ASSIGNED TASK>
Exactly the lines from the start of the data below through the line that contains "left shoulder: (936, 815)" are to be copied, with pictures left out.

RECORDS FOR THIS TASK>
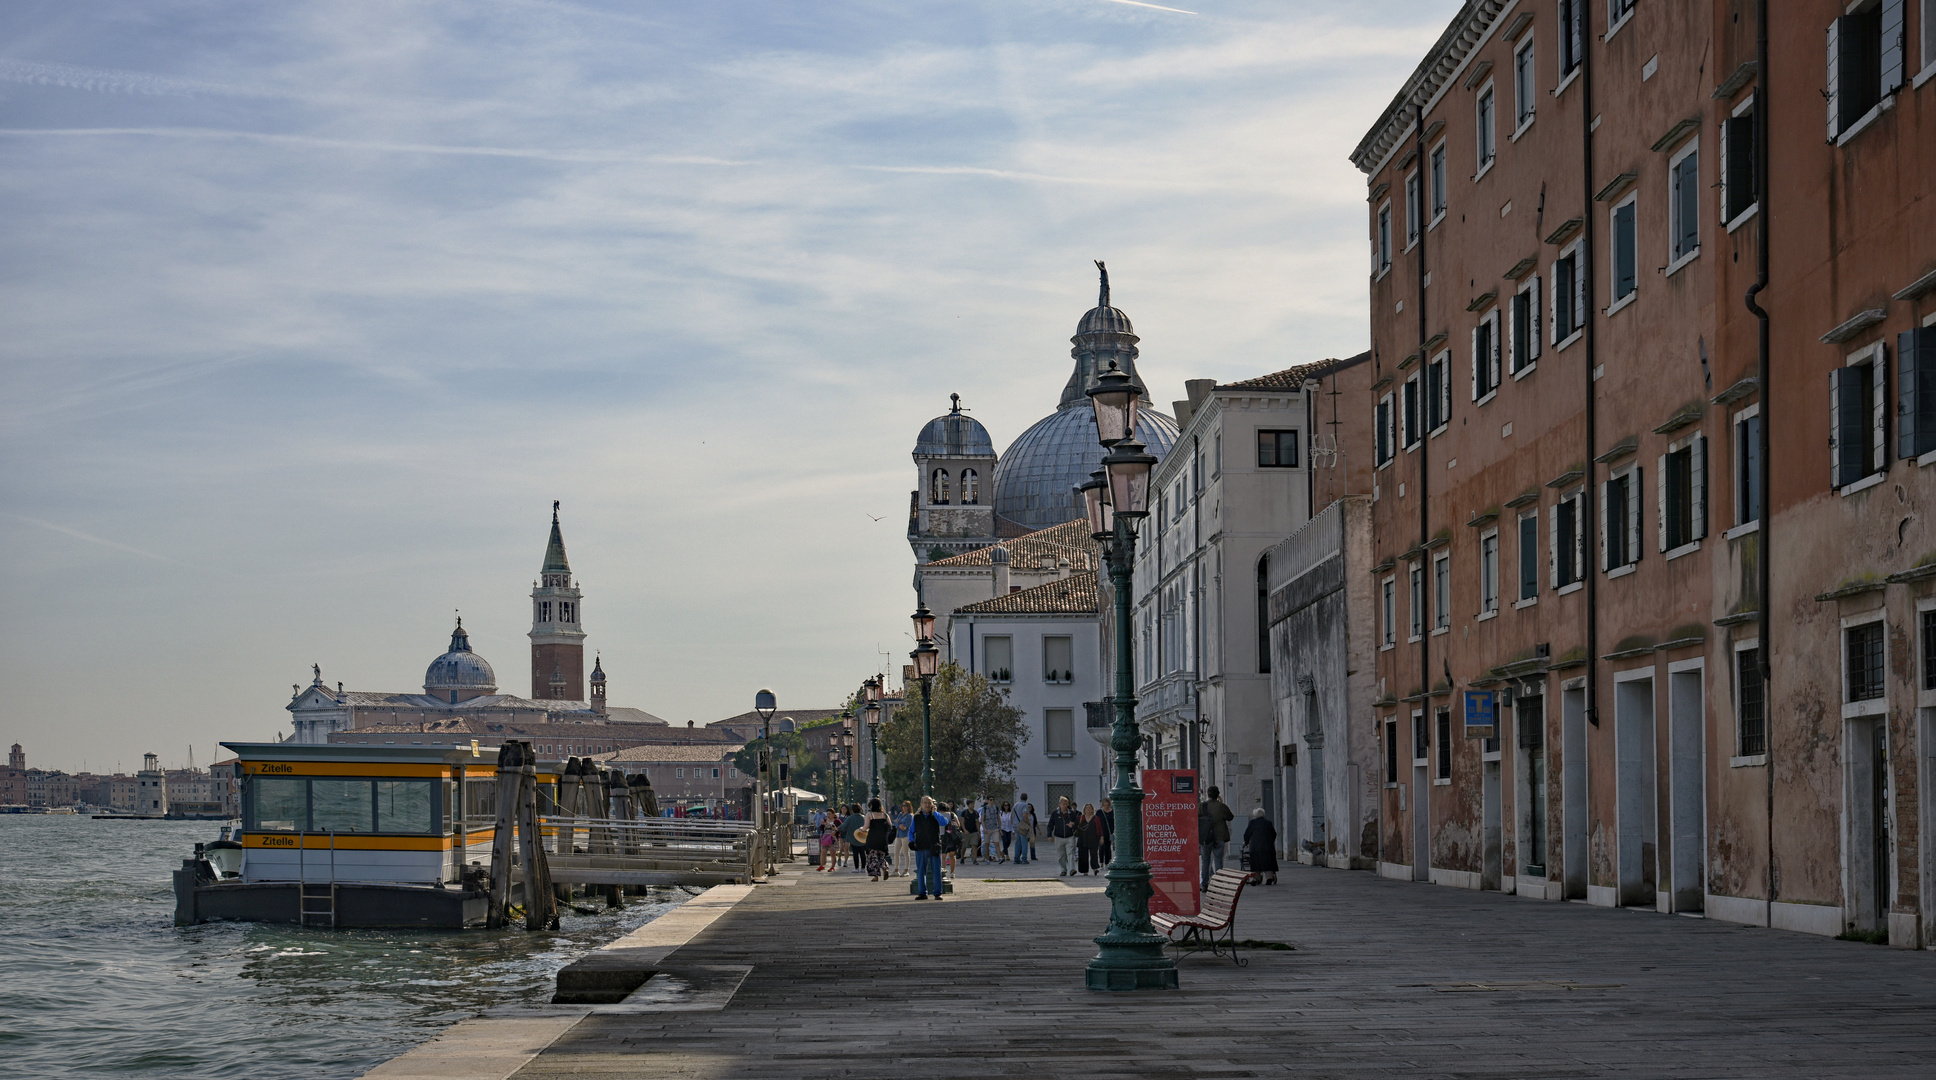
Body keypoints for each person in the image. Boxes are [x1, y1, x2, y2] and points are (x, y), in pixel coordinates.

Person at [908, 796, 949, 899]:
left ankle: (937, 893)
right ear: (921, 804)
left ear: (932, 805)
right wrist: (911, 841)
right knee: (921, 871)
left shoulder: (936, 815)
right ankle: (922, 892)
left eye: (929, 803)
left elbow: (944, 822)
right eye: (925, 803)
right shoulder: (916, 817)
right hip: (921, 846)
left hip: (934, 846)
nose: (927, 805)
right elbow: (911, 831)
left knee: (936, 871)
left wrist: (935, 813)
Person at [1199, 785, 1235, 890]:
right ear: (1218, 794)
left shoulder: (1202, 806)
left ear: (1208, 794)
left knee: (1205, 861)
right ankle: (1219, 883)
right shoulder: (1221, 806)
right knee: (1219, 861)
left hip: (1205, 838)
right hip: (1219, 837)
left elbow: (1196, 817)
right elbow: (1230, 817)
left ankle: (1204, 884)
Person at [1243, 807, 1279, 885]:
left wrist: (1246, 842)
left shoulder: (1252, 823)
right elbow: (1274, 834)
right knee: (1267, 863)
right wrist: (1270, 842)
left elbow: (1247, 834)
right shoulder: (1268, 823)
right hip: (1267, 847)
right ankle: (1269, 878)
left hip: (1255, 847)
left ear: (1255, 815)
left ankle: (1257, 878)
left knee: (1256, 863)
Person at [1047, 796, 1079, 876]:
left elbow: (1076, 823)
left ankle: (1072, 869)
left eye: (1066, 804)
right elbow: (1050, 824)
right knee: (1061, 855)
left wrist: (1073, 825)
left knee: (1070, 853)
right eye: (1063, 804)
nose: (1065, 806)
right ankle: (1063, 869)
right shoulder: (1055, 813)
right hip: (1059, 837)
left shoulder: (1071, 813)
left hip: (1069, 836)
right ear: (1060, 804)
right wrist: (1049, 835)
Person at [863, 798, 894, 880]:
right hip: (882, 839)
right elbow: (890, 826)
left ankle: (875, 876)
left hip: (872, 838)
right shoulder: (885, 815)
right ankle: (884, 867)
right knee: (881, 856)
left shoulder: (870, 814)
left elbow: (866, 826)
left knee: (872, 857)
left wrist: (861, 830)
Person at [1076, 802, 1106, 875]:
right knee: (1083, 855)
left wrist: (1102, 837)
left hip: (1093, 839)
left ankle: (1095, 868)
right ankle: (1085, 870)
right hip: (1083, 839)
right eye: (1087, 808)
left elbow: (1100, 828)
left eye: (1090, 808)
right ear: (1084, 809)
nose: (1088, 809)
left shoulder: (1096, 818)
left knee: (1094, 854)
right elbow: (1076, 826)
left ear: (1092, 810)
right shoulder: (1081, 818)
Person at [891, 800, 913, 877]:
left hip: (905, 836)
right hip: (898, 835)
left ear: (909, 807)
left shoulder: (910, 816)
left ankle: (906, 870)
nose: (904, 808)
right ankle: (896, 869)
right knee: (896, 852)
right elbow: (895, 822)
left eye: (906, 806)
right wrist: (899, 824)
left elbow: (905, 827)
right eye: (903, 806)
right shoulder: (900, 814)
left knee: (906, 853)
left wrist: (898, 824)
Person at [1011, 793, 1034, 864]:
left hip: (1016, 825)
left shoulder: (1015, 805)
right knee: (1024, 842)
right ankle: (1024, 858)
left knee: (1017, 842)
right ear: (1026, 798)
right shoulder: (1025, 805)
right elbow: (1024, 815)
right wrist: (1028, 823)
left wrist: (1013, 824)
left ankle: (1016, 858)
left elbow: (1011, 816)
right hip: (1022, 826)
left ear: (1020, 797)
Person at [842, 803, 866, 873]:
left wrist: (837, 829)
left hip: (854, 837)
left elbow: (844, 826)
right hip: (863, 837)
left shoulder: (850, 818)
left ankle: (856, 868)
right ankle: (863, 868)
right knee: (862, 853)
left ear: (852, 810)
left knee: (855, 853)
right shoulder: (863, 817)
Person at [958, 800, 982, 865]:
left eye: (973, 804)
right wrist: (964, 830)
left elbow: (977, 823)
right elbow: (962, 822)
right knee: (964, 846)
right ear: (968, 805)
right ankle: (962, 858)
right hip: (966, 832)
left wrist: (978, 832)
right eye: (971, 804)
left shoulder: (976, 813)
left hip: (974, 832)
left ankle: (975, 859)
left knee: (974, 845)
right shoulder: (964, 813)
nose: (973, 805)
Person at [1098, 797, 1114, 866]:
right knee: (1101, 847)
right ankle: (1101, 862)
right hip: (1101, 832)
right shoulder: (1099, 812)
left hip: (1109, 832)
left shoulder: (1112, 811)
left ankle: (1107, 862)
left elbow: (1113, 822)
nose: (1106, 804)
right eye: (1105, 802)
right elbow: (1097, 822)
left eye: (1107, 802)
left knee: (1108, 847)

ANSWER AREA>
Body keypoints for each person in the image. Boxes are [x1, y1, x2, y2] and points are (x, y), in pixel coordinates.

Person at [908, 796, 949, 899]:
left ankle: (937, 893)
right ear: (921, 804)
left ear: (932, 805)
right wrist: (911, 841)
right knee: (921, 871)
left shoulder: (936, 815)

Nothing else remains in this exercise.